The term "Arab" is no longer used in statements by American officials. In official White House discourse, Arab nations have come to be associated with doctrines and sects, majority and minority. The echoes of these statements are heard in the discourse of our own liberals.
These, by the way, are liberals in the style of war propagandists John Bolton and John McCain (the latter called for the formation of an army of 100,000 Sunni fighters) and of neoconservatives, whose views are still widespread in research centers, newspapers and cultural centers even though their direct political influence has waned. The borders of our nations have become sectarian in the political sense of the term. References to nations and states are now minimal.
This transformation was no surprise, and there was no conspiracy. As a matter of fact, it has local roots, with supporters and theorists in the West. In Europe and America, prominent intellectual movements are reconsidering the philosophy of the Enlightenment, considering that it set off the French Revolution and subsequent revolutions in Russia, China and Vietnam, as well as in most of the third world, where people were able to rid themselves of colonialism and establish standing republics, at least if we look at the basis of equality among citizens regardless of their religion or race (Georges Corm). These [intellectuals] are calling for a return to religion in drafting international and local policies, including French philosopher Francois Furet and famous philosopher and neoconservative father Leo Strauss, who singlehandedly converted a number of Marxist Trotskyists into right-wing conservatives — mostly Jews — including Richard Perle, Douglas Feith and Paul Wolfowitz, who occupied high positions in the administration of "believer" President George W. Bush. They were behind the invasion of Iraq and supported, and continue to support, Netanyahu in his declaration of Israel as a Jewish nation. (In America, there are a number of Lebanese neoconservatives.)
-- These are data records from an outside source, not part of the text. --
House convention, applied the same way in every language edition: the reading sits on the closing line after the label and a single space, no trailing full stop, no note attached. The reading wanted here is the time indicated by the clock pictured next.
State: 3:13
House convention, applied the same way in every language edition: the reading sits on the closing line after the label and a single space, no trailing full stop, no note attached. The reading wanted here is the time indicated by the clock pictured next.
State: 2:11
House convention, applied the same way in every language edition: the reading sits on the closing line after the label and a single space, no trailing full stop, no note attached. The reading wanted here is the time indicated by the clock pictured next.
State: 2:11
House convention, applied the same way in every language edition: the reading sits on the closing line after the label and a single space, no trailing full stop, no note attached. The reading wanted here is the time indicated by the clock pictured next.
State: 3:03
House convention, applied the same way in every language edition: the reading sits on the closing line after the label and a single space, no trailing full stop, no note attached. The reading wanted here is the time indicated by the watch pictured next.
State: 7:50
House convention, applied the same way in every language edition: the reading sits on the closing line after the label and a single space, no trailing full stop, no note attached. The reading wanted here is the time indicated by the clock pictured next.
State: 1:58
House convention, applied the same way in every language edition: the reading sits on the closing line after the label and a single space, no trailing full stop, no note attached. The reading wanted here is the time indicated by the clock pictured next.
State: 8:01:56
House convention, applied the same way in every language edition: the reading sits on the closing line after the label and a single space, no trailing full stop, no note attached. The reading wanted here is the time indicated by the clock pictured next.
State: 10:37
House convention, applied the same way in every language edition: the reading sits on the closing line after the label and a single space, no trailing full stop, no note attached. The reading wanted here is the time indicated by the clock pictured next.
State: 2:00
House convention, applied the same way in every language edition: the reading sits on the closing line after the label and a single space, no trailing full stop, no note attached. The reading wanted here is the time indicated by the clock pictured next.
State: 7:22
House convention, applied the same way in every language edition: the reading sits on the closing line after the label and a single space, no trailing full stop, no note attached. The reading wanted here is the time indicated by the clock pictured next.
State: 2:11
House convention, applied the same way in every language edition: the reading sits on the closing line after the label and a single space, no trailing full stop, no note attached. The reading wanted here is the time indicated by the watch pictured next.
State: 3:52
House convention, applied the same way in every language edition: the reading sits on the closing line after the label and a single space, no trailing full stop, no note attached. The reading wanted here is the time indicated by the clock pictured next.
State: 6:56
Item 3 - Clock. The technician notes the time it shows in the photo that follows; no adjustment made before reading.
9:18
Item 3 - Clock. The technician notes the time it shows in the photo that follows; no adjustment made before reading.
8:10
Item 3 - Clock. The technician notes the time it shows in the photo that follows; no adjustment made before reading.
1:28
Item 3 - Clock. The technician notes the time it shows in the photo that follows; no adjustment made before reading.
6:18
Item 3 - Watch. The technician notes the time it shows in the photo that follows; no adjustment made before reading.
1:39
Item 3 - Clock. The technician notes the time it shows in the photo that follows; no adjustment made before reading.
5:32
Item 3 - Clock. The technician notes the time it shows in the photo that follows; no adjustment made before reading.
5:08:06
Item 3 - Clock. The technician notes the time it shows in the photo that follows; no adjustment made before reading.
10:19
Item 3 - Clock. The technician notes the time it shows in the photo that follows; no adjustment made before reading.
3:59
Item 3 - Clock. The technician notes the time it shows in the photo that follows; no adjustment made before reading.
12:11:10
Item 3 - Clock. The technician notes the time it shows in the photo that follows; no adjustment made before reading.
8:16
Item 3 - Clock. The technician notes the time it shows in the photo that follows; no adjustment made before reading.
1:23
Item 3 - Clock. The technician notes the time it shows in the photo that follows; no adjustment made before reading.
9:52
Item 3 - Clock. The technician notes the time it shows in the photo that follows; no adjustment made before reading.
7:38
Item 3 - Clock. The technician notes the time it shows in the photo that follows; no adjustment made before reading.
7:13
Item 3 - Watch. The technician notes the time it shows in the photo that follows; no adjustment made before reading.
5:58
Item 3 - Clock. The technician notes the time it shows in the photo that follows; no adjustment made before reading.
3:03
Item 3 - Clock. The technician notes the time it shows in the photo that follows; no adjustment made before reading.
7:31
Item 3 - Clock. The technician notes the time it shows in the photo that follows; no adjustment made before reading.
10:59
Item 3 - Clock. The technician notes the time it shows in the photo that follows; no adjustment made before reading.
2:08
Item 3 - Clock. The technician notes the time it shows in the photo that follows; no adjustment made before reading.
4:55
This American trend has found its strong echoes in Europe, especially with former British Prime Minister Tony Blair, who converted to Catholicism and transformed the Labour Party into a Washington-oriented right-wing party.
In the Arab world, where everything is imported, this American trend has had a significant effect among intellectuals, especially Marxists, who have gone from thinking about class war and nationalism to thinking about conflicts of doctrines and sects. [This has been] further affected by the failure of secular and nationalistic regimes, and the success of the Iranian revolution and its transformation into a state with an ideological nature, as well as the "Islamic revival.” They ignore the bloody experience in Afghanistan, which is drowning in tribal conflict and has broken into groups of rivals. They also ignore Iraq, which has turned into another Afghanistan, and Syria with its "revolution" and its “Islamic State" and its "Nusra Front." They justify their thinking, citing the religious wars in Europe, particularly the Hundred Years' War.
It's true that the administration of Barack Obama has distanced itself quite a bit from the trends of the Bush administration, bringing an end to pre-emptive wars and deciding to pull out of Iraq, but it's also true that it has retained some of the Bush trends when it comes to depending on religion to redraw the geopolitical map of the Middle East. [The Obama administration] is currently arming and training "moderate" religious groups in Syria and Iraq to change the equation in the Middle East and to confront Russia in its gateway to the Mediterranean Sea, and Iran is now hopeful because it is becoming a greater regional power. [The Obama administration] has nullified the expression "Arab" in official discourse, just as we have nullified it ourselves.